-- START OF SUPPLIED PASSAGE --

Brian, I don´t understand the "progress behaviour" you talk
about. My program, basically works as follows:
1) Initialize data
2) Start calculus until reaching some condition
3) Start all the nonblocking send and receive operations (34 sends and
34 receives per process).
4) Continue the calculus (this step takes much more time than 2)
5) Wait for all the nonblocking operations to complete
6) If more calculus is needed, then go to 2
The blocking approach is exactly the same (same code) but in 3 the send
and receive operations are blocking and, of course, step 5 is omitted.
I use MPI Functions in 1) (MPI_Start), in 3) (MPI_Isend and MPI_Irecv)
and in 5) (MPI_Waitall)
¿Do I have to explicitly call more MPI functions in order to make the
communication progress?.
It is important to note that, if the buffer size to send/receive is
small, the nonblocking operations perform better, but as this size
increases, performance decreases and the blocking approach works better.
Please, tell me if I can provide more data to you.
Thanks.
> > -----Original Message-----
> > From: Brian W. Barrett [mailto:brbarret_at_[hidden]]
> > Sent: Wednesday, August 13, 2003 1:34 PM
> > To: General LAM/MPI mailing list
> > Subject: Re: LAM: Performance on MPI using nonblocking
> communications
> >
> >
> > On Tuesday, August 12, 2003, at 02:03 PM, Pablo Milano wrote:
> >
> > > I am testing performance on a parallel program written in
> > C++ with MPI.
> > > I compared the performance of the same program using blocking and
> > > nonblocking communications (MPI_Send/MPI_Recv on one side, and
> > > MPI_Isend/MPI_Irecv on the other).
> > > The strange point is that, if the size of the transmitted/received
> > > buffers is small, the nonblocking approach works better, but whit
> > > bigger
> > > sizes, the same approach works much worse than the blocking one.
> > > The bigger the buffer size, the worse the performance difference
> > > between
> > > blocking and nonblocking. ¿Does anybody have any experience with
> > > nonblocking communications in MPI?
> >
> > The performance characteristics you are seeing are not
> > typical for LAM.

-- END OF SUPPLIED PASSAGE --
-- START OF EXTRACTED DATA --

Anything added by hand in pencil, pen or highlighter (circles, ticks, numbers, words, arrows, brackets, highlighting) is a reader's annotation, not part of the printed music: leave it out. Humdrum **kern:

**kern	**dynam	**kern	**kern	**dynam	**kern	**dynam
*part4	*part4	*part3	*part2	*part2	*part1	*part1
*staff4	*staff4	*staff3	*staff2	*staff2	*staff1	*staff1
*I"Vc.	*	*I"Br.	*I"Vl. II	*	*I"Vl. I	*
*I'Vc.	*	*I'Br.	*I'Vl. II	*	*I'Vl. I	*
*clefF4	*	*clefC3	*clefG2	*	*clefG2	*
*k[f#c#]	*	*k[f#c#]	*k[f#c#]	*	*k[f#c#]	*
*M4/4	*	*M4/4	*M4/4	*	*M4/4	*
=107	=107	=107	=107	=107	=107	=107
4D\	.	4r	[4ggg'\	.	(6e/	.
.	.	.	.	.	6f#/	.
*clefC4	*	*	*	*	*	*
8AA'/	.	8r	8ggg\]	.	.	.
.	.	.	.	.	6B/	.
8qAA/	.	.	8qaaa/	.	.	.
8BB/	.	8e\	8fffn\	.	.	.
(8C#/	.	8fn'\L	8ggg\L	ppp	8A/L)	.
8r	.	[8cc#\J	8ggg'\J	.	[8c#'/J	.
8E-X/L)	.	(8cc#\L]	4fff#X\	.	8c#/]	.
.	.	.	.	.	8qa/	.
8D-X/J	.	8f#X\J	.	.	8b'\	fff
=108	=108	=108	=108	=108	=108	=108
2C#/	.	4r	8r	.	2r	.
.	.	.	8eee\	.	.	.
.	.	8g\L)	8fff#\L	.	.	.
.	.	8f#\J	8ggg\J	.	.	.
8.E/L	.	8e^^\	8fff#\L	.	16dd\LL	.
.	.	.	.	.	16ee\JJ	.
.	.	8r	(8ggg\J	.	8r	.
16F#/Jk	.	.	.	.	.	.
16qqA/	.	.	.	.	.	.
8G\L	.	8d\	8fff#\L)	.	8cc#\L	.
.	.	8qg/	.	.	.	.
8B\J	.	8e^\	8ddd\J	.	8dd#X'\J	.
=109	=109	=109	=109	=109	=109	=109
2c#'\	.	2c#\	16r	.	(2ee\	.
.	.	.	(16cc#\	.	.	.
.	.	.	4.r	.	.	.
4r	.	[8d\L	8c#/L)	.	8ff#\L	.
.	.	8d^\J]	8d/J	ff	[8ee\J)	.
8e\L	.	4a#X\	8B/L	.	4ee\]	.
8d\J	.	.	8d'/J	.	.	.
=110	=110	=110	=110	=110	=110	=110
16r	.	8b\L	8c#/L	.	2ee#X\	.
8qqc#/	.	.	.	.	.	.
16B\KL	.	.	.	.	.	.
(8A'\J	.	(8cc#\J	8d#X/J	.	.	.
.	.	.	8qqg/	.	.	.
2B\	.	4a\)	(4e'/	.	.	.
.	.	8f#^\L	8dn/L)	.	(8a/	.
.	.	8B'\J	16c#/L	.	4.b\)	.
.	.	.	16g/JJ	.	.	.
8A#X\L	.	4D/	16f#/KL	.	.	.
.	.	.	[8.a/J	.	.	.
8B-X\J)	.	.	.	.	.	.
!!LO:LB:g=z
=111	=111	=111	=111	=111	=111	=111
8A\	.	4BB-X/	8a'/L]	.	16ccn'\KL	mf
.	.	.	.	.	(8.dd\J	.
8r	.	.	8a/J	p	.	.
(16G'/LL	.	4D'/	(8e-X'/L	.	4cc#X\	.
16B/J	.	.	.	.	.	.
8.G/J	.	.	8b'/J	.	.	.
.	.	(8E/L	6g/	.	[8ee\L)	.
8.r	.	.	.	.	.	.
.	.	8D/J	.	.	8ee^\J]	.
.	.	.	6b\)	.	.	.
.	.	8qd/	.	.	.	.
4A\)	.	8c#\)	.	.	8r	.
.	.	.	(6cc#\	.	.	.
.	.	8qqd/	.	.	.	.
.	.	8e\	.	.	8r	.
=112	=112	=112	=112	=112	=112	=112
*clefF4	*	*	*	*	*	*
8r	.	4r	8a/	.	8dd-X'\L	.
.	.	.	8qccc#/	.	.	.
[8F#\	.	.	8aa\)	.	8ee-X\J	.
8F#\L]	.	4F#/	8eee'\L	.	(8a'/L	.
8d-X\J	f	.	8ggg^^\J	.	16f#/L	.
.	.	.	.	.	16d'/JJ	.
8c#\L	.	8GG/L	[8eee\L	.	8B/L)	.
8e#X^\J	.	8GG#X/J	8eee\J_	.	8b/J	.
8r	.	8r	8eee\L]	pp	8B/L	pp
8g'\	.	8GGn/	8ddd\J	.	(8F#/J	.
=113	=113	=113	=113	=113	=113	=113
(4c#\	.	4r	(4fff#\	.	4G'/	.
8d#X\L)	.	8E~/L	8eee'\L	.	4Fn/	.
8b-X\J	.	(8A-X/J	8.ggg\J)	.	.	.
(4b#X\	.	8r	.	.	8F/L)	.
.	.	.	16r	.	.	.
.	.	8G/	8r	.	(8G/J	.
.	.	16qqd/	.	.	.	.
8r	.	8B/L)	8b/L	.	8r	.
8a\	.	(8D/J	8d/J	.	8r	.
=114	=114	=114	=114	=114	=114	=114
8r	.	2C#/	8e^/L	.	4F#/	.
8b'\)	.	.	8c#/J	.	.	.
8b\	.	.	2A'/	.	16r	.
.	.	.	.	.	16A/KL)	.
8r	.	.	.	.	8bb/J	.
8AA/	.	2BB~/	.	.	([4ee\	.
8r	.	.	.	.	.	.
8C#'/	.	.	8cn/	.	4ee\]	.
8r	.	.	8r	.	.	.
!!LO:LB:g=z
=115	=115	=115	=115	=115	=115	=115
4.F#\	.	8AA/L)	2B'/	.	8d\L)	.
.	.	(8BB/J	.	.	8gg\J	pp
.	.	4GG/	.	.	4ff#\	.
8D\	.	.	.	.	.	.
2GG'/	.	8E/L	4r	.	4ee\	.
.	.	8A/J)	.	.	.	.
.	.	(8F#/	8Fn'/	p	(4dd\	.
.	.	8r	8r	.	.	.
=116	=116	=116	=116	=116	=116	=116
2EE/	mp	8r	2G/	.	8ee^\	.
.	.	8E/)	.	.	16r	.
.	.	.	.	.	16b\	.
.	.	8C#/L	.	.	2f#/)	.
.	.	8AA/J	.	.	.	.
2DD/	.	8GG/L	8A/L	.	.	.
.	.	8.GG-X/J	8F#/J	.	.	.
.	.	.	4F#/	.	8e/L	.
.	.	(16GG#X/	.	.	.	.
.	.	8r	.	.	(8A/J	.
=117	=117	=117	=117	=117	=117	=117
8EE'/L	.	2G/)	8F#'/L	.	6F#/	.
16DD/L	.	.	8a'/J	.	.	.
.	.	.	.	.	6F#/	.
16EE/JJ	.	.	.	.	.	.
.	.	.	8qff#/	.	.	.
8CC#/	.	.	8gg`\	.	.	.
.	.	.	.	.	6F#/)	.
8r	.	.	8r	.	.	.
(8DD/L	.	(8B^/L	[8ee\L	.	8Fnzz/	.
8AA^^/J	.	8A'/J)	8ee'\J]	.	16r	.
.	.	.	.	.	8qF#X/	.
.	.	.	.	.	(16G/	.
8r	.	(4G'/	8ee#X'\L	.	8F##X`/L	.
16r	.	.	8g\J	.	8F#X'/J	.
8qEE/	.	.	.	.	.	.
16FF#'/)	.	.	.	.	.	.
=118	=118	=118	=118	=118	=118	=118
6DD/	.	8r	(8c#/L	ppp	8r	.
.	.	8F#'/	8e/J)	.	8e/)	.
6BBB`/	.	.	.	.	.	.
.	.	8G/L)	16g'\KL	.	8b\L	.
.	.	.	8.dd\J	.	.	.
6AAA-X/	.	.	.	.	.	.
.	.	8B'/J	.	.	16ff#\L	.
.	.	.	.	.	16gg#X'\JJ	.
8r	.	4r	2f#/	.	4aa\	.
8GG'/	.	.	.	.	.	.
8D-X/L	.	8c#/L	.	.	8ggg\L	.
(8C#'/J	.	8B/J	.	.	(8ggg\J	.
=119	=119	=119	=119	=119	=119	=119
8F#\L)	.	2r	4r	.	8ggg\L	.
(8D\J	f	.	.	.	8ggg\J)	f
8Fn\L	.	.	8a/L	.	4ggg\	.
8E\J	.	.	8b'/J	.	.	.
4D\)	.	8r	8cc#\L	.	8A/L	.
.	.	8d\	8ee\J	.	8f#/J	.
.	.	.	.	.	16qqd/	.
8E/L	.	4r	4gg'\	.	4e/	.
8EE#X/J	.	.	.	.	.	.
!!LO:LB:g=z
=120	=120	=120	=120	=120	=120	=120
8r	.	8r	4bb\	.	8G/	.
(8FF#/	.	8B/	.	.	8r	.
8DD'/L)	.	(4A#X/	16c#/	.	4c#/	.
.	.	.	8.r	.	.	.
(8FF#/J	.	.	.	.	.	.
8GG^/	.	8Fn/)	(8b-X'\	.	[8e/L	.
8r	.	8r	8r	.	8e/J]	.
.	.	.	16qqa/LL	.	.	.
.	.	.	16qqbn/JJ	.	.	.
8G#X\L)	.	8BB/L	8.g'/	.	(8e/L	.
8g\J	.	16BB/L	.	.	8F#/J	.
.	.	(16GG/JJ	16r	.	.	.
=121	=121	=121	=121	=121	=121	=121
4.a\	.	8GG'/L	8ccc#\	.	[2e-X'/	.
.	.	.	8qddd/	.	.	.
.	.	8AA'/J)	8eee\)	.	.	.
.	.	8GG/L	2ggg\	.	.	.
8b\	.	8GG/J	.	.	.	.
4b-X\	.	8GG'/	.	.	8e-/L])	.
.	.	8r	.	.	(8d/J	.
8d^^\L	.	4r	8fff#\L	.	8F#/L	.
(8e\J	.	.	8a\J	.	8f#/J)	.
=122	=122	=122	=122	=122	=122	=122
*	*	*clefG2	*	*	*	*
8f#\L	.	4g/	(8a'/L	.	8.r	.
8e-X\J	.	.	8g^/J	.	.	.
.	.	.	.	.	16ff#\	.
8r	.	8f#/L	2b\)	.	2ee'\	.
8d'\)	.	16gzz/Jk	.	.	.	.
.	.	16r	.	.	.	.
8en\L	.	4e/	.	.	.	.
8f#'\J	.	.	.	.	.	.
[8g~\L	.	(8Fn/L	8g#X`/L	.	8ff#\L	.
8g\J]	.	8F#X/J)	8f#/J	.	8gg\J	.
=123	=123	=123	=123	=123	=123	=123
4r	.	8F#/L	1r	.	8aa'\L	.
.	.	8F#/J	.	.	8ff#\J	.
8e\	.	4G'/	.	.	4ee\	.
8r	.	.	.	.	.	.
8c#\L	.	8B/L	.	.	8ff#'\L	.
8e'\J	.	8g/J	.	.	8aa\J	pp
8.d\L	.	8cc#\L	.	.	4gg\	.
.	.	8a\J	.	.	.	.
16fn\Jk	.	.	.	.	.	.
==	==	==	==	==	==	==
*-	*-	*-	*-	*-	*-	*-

-- END OF EXTRACTED DATA --

### REQUIRED TASKS
[1] Copy the MPI mailing-list message word for word, starting with "and in 5) (MPI_Waitall)" and going on through "data to you.".
[2] Proceed with the MPI mailing-list message, picking up right after its last sentence.

### RESULTS OF THE EXERCISE
[1]
and in 5) (MPI_Waitall)
¿Do I have to explicitly call more MPI functions in order to make the
communication progress?.
It is important to note that, if the buffer size to send/receive is
small, the nonblocking operations perform better, but as this size
increases, performance decreases and the blocking approach works better.
Please, tell me if I can provide more data to you.

[2]
> > There will be a slight performance difference between
> > non-blocking and
> > blocking communication, but it should be fairly small. One
> important
> > note about non-blocking communication in LAM - there is
> virtually no
> > progress made on message transmission for messages larger
> > than 64K when
> > you are not in an MPI function. Some benchmarks (very few, really)
> > will expose this limitation - but that does not sound like
> > the problem
> > you are having.
> >
> > > Another point is that, as I use nonblocking Sends that match with
> > > nonblocking receives, I might wait for the receives to end
> > and I will
> > > be
> > > sure the sends have ended too, but if I don´t wait (using
> > MPI_Wait or
> > > MPI_Waitall) for EVERY send and receive, my program leaks
> > memory. ¿Is
> > > there any way to wait only for the receives whithout
> > leaaking memory?.
> >
> > You should read Section 3.7.3 of the MPI-1 standard. You
> > have to free
> > the request associated with every communication. Normally, this is
> > done at the conclusion of MPI_TEST or MPI_WAIT (or one of their
> > friends). However, on the sending side, you can also free
> > the request
> > with MPI_REQUEST_FREE. Note, of course, that due to the progress
> > behavior of LAM, it is possible your message will take a very
> > long time
> > to complete if you never enter MPI functions so that LAM can make
> > progress.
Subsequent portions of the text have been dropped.